Development of questionnaire instrument to assess students’ transformative competencies in science learning
Author(s) -
Lilit Rusyati,
Nuryani Y. Rustaman,
Ari Widodo,
Minsu Ha
Publication year - 2021
Publication title -
journal of physics. conference series
Language(s) - English
Resource type - Journals
SCImago Journal Rank - 0.21
H-Index - 85
eISSN - 1742-6596
pISSN - 1742-6588
DOI - 10.1088/1742-6596/2098/1/012035
Subject(s) - cronbach's alpha , rasch model , transformative learning , psychology , likert scale , scale (ratio) , reliability (semiconductor) , medical education , descriptive statistics , mathematics education , pedagogy , mathematics , statistics , medicine , psychometrics , clinical psychology , developmental psychology , geography , power (physics) , physics , cartography , quantum mechanics
According to the OECD Education 2030 project, students in every country need to be ready as agents of change in the future. Three transformative competencies (Creating New Value, Reconciling Tensions and Dilemmas, Taking Responsibility) which are expected to develop students’ awareness, responsibility and innovation are used as focus of this study.
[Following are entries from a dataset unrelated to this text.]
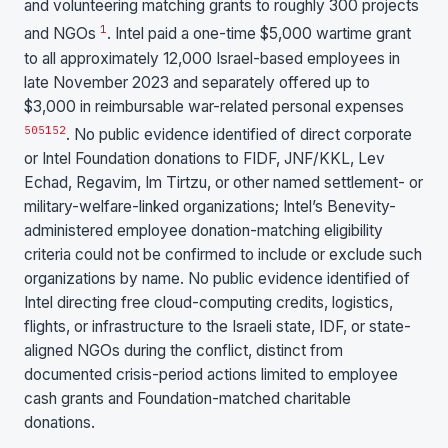
and volunteering matching grants to roughly 300 projects
1
and NGOs
. Intel paid a one-time $5,000 wartime grant
to all approximately 12,000 Israel-based employees in
late November 2023 and separately offered up to
$3,000 in reimbursable war-related personal expenses
50
51
52
. No public evidence identified of direct corporate
or Intel Foundation donations to FIDF, JNF/KKL, Lev
Echad, Regavim, Im Tirtzu, or other named settlement- or
military-welfare-linked organizations; Intel’s Benevity-
administered employee donation-matching eligibility
criteria could not be confirmed to include or exclude such
organizations by name. No public evidence identified of
Intel directing free cloud-computing credits, logistics,
flights, or infrastructure to the Israeli state, IDF, or state-
aligned NGOs during the conflict, distinct from
documented crisis-period actions limited to employee
cash grants and Foundation-matched charitable
donations.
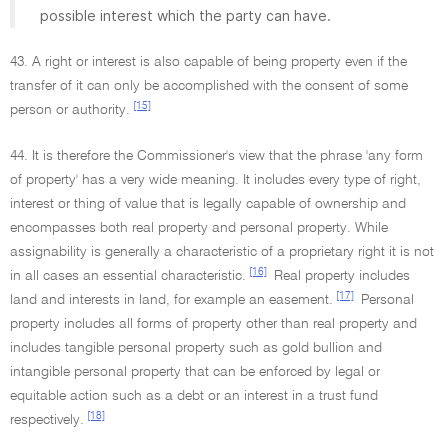
possible interest which the party can have.
43. A right or interest is also capable of being property even if the
transfer of it can only be accomplished with the consent of some
[15]
person or authority.
44. It is therefore the Commissioner's view that the phrase 'any form
of property' has a very wide meaning. It includes every type of right,
interest or thing of value that is legally capable of ownership and
encompasses both real property and personal property. While
assignability is generally a characteristic of a proprietary right it is not
[16]
in all cases an essential characteristic.
Real property includes
[17]
land and interests in land, for example an easement.
Personal
property includes all forms of property other than real property and
includes tangible personal property such as gold bullion and
intangible personal property that can be enforced by legal or
equitable action such as a debt or an interest in a trust fund
[18]
respectively.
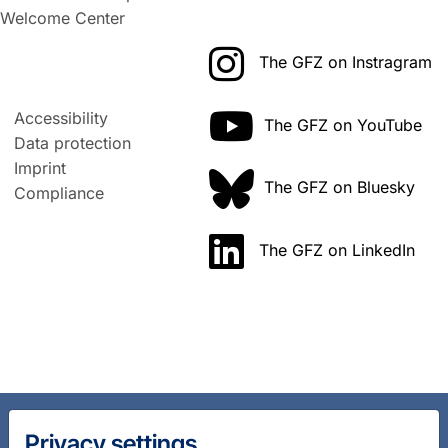
Welcome Center
The GFZ on Instragram
Accessibility
The GFZ on YouTube
Data protection
Imprint
The GFZ on Bluesky
Compliance
The GFZ on LinkedIn
Privacy settings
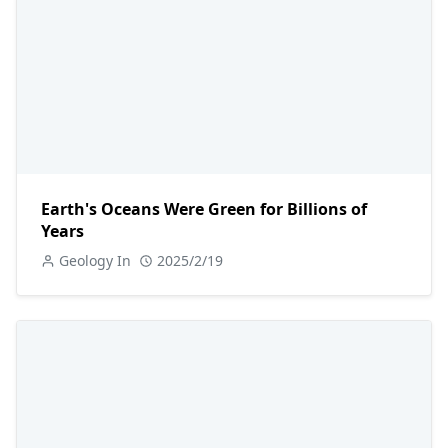
Earth's Oceans Were Green for Billions of
Years
Geology In
2025/2/19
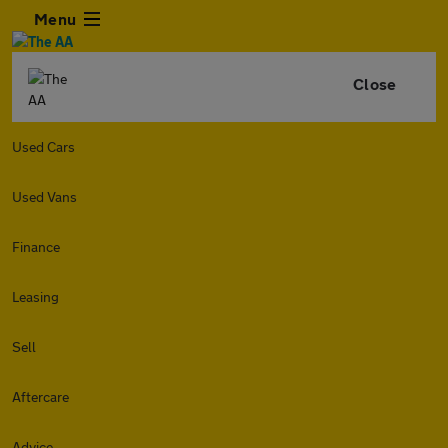
Menu
Close
Used Cars
Used Vans
Finance
Leasing
Sell
Aftercare
Advice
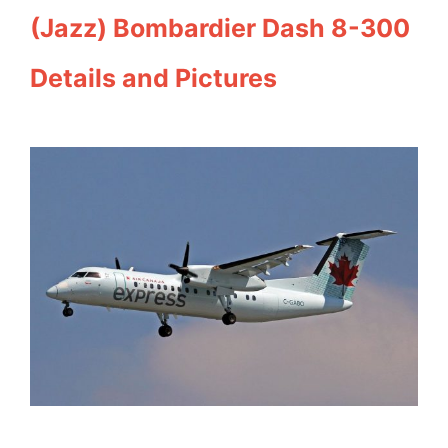
(Jazz) Bombardier Dash 8-300
Details and Pictures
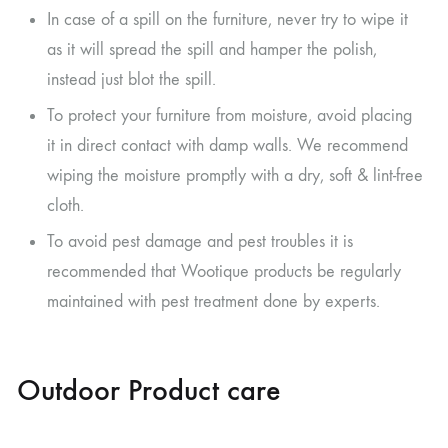
In case of a spill on the furniture, never try to wipe it
as it will spread the spill and hamper the polish,
instead just blot the spill.
To protect your furniture from moisture, avoid placing
it in direct contact with damp walls. We recommend
wiping the moisture promptly with a dry, soft & lint-free
cloth.
To avoid pest damage and pest troubles it is
recommended that Wootique products be regularly
maintained with pest treatment done by experts.
Outdoor Product care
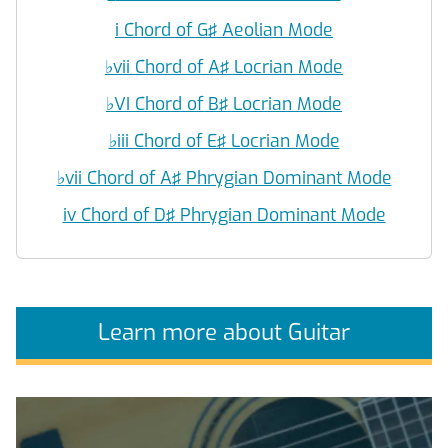
i Chord of G♯ Aeolian Mode
♭
vii Chord of A♯ Locrian Mode
♭
VI Chord of B♯ Locrian Mode
♭
iii Chord of E♯ Locrian Mode
♭
vii Chord of A♯ Phrygian Dominant Mode
iv Chord of D♯ Phrygian Dominant Mode
Learn more about Guitar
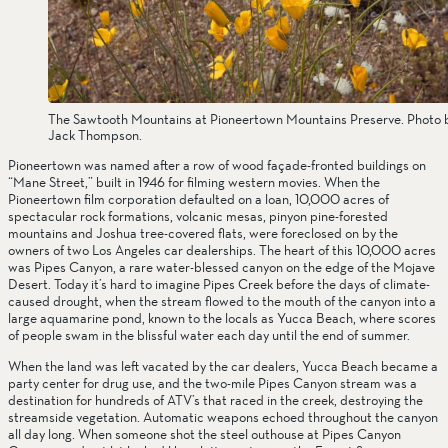
The Sawtooth Mountains at Pioneertown Mountains Preserve. Photo 
Jack Thompson.
Pioneertown was named after a row of wood façade-fronted buildings on 
“Mane Street,” built in 1946 for filming western movies. When the 
Pioneertown film corporation defaulted on a loan, 10,000 acres of 
spectacular rock formations, volcanic mesas, pinyon pine-forested 
mountains and Joshua tree-covered flats, were foreclosed on by the 
owners of two Los Angeles car dealerships. The heart of this 10,000 acres 
was Pipes Canyon, a rare water-blessed canyon on the edge of the Mojave 
Desert. Today it’s hard to imagine Pipes Creek before the days of climate-
caused drought, when the stream flowed to the mouth of the canyon into a 
large aquamarine pond, known to the locals as Yucca Beach, where scores 
of people swam in the blissful water each day until the end of summer.        
When the land was left vacated by the car dealers, Yucca Beach became a 
party center for drug use, and the two-mile Pipes Canyon stream was a 
destination for hundreds of ATV’s that raced in the creek, destroying the 
streamside vegetation. Automatic weapons echoed throughout the canyon 
all day long. When someone shot the steel outhouse at Pipes Canyon 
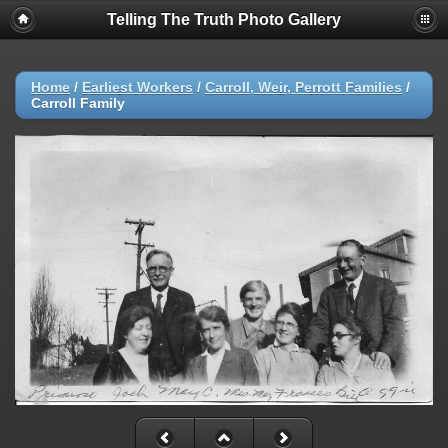
Telling The Truth Photo Gallery
Home
/
Earliest Workers
/
Carroll, Weir, Perrott Families
/
Carroll Family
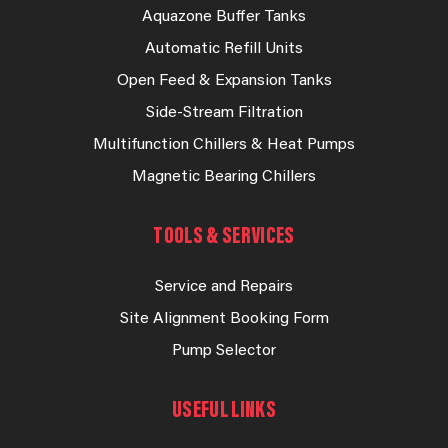
Aquazone Buffer Tanks
Automatic Refill Units
Open Feed & Expansion Tanks
Side-Stream Filtration
Multifunction Chillers & Heat Pumps
Magnetic Bearing Chillers
TOOLS & SERVICES
Service and Repairs
Site Alignment Booking Form
Pump Selector
USEFUL LINKS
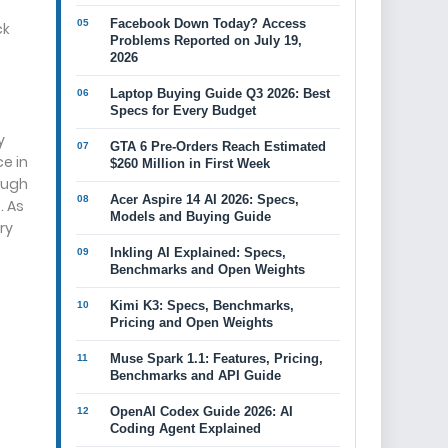
Facebook Down Today? Access
ck
Problems Reported on July 19,
2026
Laptop Buying Guide Q3 2026: Best
Specs for Every Budget
y
GTA 6 Pre-Orders Reach Estimated
e in
$260 Million in First Week
ough
Acer Aspire 14 AI 2026: Specs,
. As
Models and Buying Guide
ry
Inkling AI Explained: Specs,
Benchmarks and Open Weights
Kimi K3: Specs, Benchmarks,
Pricing and Open Weights
Muse Spark 1.1: Features, Pricing,
Benchmarks and API Guide
OpenAI Codex Guide 2026: AI
Coding Agent Explained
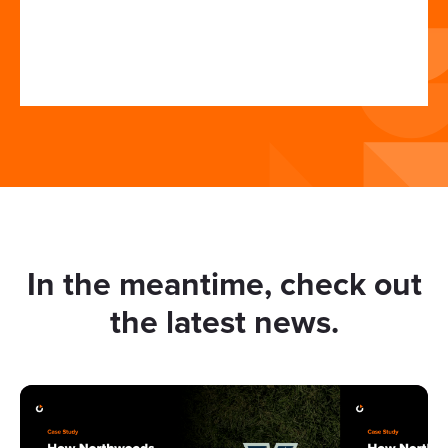
In the meantime, check out
the latest news.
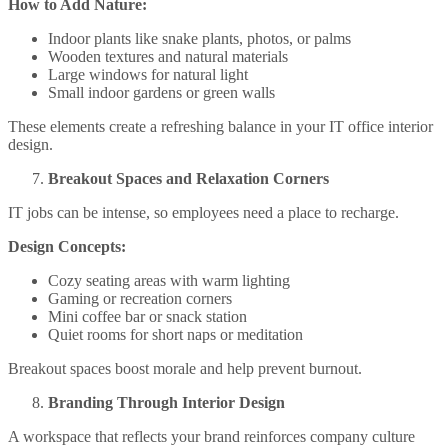
How to Add Nature:
Indoor plants like snake plants, photos, or palms
Wooden textures and natural materials
Large windows for natural light
Small indoor gardens or green walls
These elements create a refreshing balance in your IT office interior
design.
Breakout Spaces and Relaxation Corners
IT jobs can be intense, so employees need a place to recharge.
Design Concepts:
Cozy seating areas with warm lighting
Gaming or recreation corners
Mini coffee bar or snack station
Quiet rooms for short naps or meditation
Breakout spaces boost morale and help prevent burnout.
Branding Through Interior Design
A workspace that reflects your brand reinforces company culture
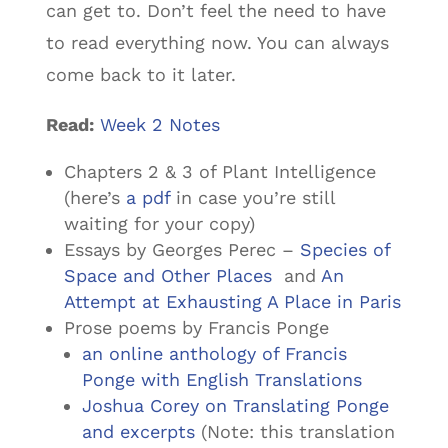
can get to. Don’t feel the need to have
to read everything now. You can always
come back to it later.
Read:
Week 2 Notes
Chapters 2 & 3 of
Plant Intelligence
(here’s
a pdf
in case you’re still
waiting for your copy)
Essays by Georges Perec –
Species of
Space and Other Places
and
An
Attempt at Exhausting A Place in Paris
Prose poems by Francis Ponge
an online anthology of Francis
Ponge with English Translations
Joshua Corey on Translating Ponge
and excerpts
(Note: this translation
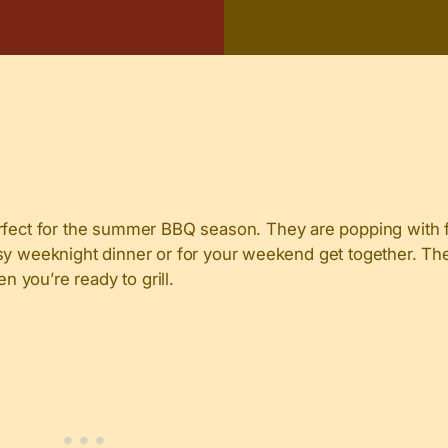
ct for the summer BBQ season. They are popping with fla
asy weeknight dinner or for your weekend get together. Th
 you’re ready to grill.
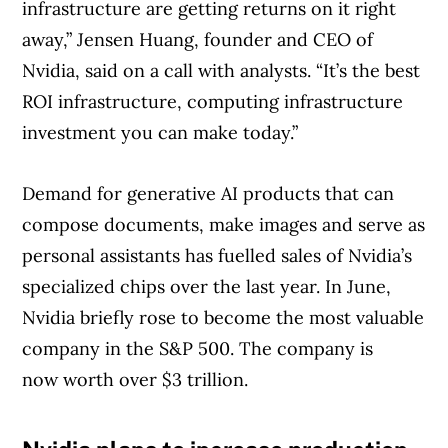
infrastructure are getting returns on it right
away,” Jensen Huang, founder and CEO of
Nvidia, said on a call with analysts. “It’s the best
ROI infrastructure, computing infrastructure
investment you can make today.”
Demand for generative AI products that can
compose documents, make images and serve as
personal assistants has fuelled sales of Nvidia’s
specialized chips over the last year. In June,
Nvidia briefly rose to become the most valuable
company in the S&P 500. The company is
now worth over $3 trillion.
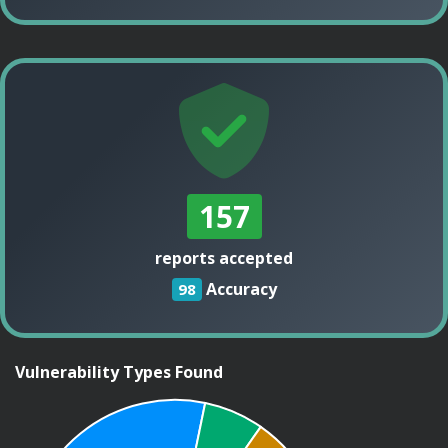
157
reports accepted
Accuracy
98
Vulnerability Types Found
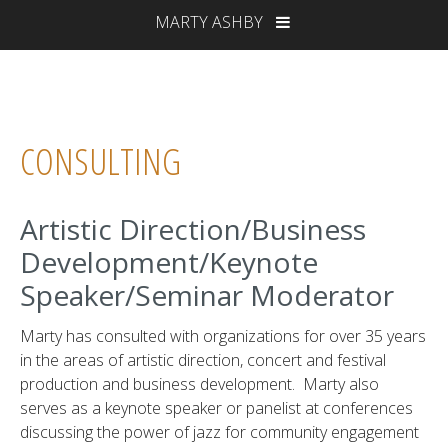
MARTY ASHBY
CONSULTING
Artistic Direction/Business
Development/Keynote
Speaker/Seminar Moderator
Marty has consulted with organizations for over 35 years
in the areas of artistic direction, concert and festival
production and business development. Marty also
serves as a keynote speaker or panelist at conferences
discussing the power of jazz for community engagement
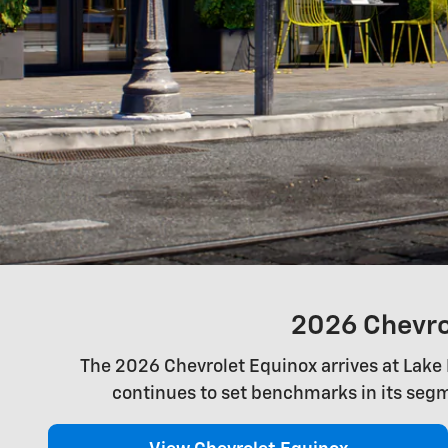
2026 Chevrol
The 2026 Chevrolet Equinox arrives at Lake H
continues to set benchmarks in its segm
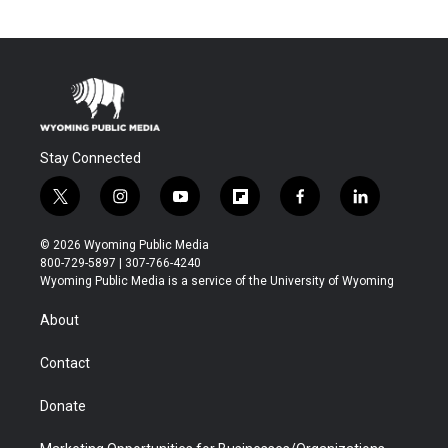
Stay Connected
t
i
y
f
f
l
w
n
o
l
a
i
i
s
u
i
c
n
© 2026 Wyoming Public Media
t
t
t
p
e
k
800-729-5897 | 307-766-4240
t
a
u
b
b
e
Wyoming Public Media is a service of the University of Wyoming
e
g
b
o
o
d
r
r
e
a
o
i
About
a
r
k
n
m
d
Contact
Donate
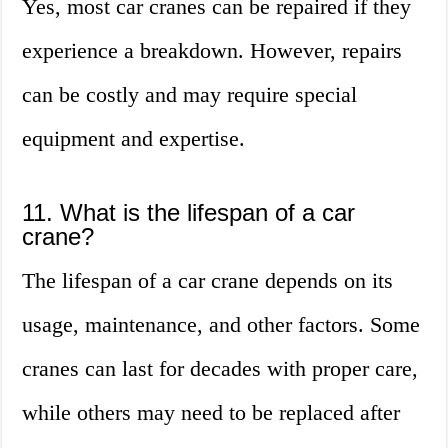
Yes, most car cranes can be repaired if they
experience a breakdown. However, repairs
can be costly and may require special
equipment and expertise.
11. What is the lifespan of a car
crane?
The lifespan of a car crane depends on its
usage, maintenance, and other factors. Some
cranes can last for decades with proper care,
while others may need to be replaced after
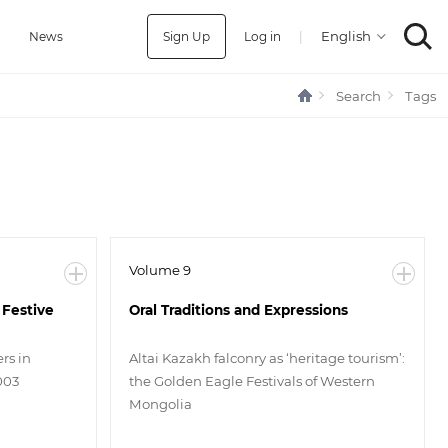
Sign Up
Log in
|
a
News
Search
Tags
Volume 9
 Festive
Oral Traditions and Expressions
rs in
Altai Kazakh falconry as ‘heritage tourism’:
003
the Golden Eagle Festivals of Western
Mongolia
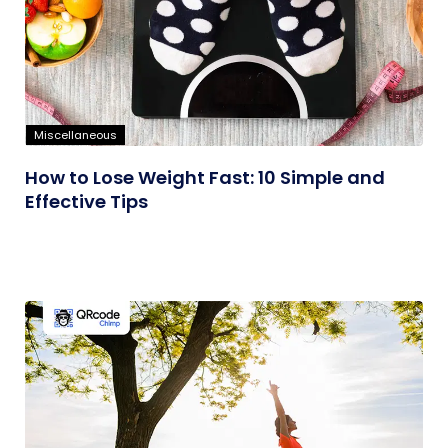
Miscellaneous
How to Lose Weight Fast: 10 Simple and
Effective Tips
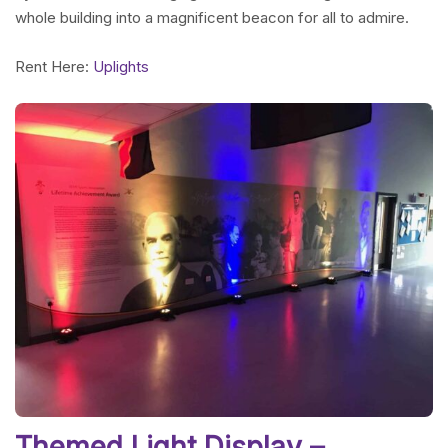
whole building into a magnificent beacon for all to admire.
Rent Here:
Uplights
Themed Light Display –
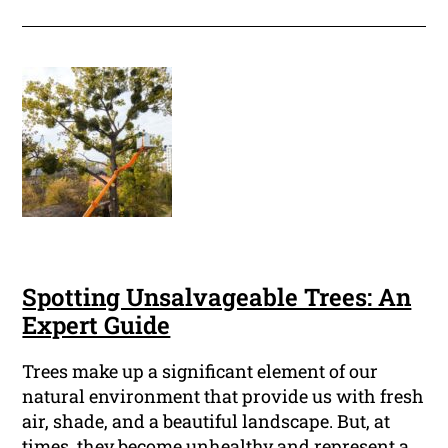
Spotting Unsalvageable Trees: An
Expert Guide
Trees make up a significant element of our
natural environment that provide us with fresh
air, shade, and a beautiful landscape. But, at
times, they become unhealthy and represent a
A descriptive research for developing a valid and reliable questionnaire to assess the transformative competencies was conducted to investigate these competencies of junior high school students in Indonesia. It consists of 39 statements with a 5 Likert scale representing each transformative competency. A total of 445 students from 10 schools representing five provinces participated which consisted of students from 7 th grade (222), 8 th grade (91), and 9 th grade (132) with the proportion of male (174) and female (271) students. The questionnaire was distributed on-line in sequence. The analysis results in that the questionnaire has a high reliability index of 0.96 for Cronbach’s Alpha (IBM SPSS Statistics 25), 0.94 for Person Reliability and 0.97 for Item Reliability (Winsteps Rasch Model) and good validity index for all items in the questionnaire, because the calculated r value is greater than the r table value. Correlation is significant at the 0.01 level (2-tailed). In general, students’ responses are on a “fairly typical of me” scale, except for TC4 statement “I can offer new solutions when there are problems while studying science”, which is “not very typical of me”. These results provide opportunities for further study to increase student creativity in science learning.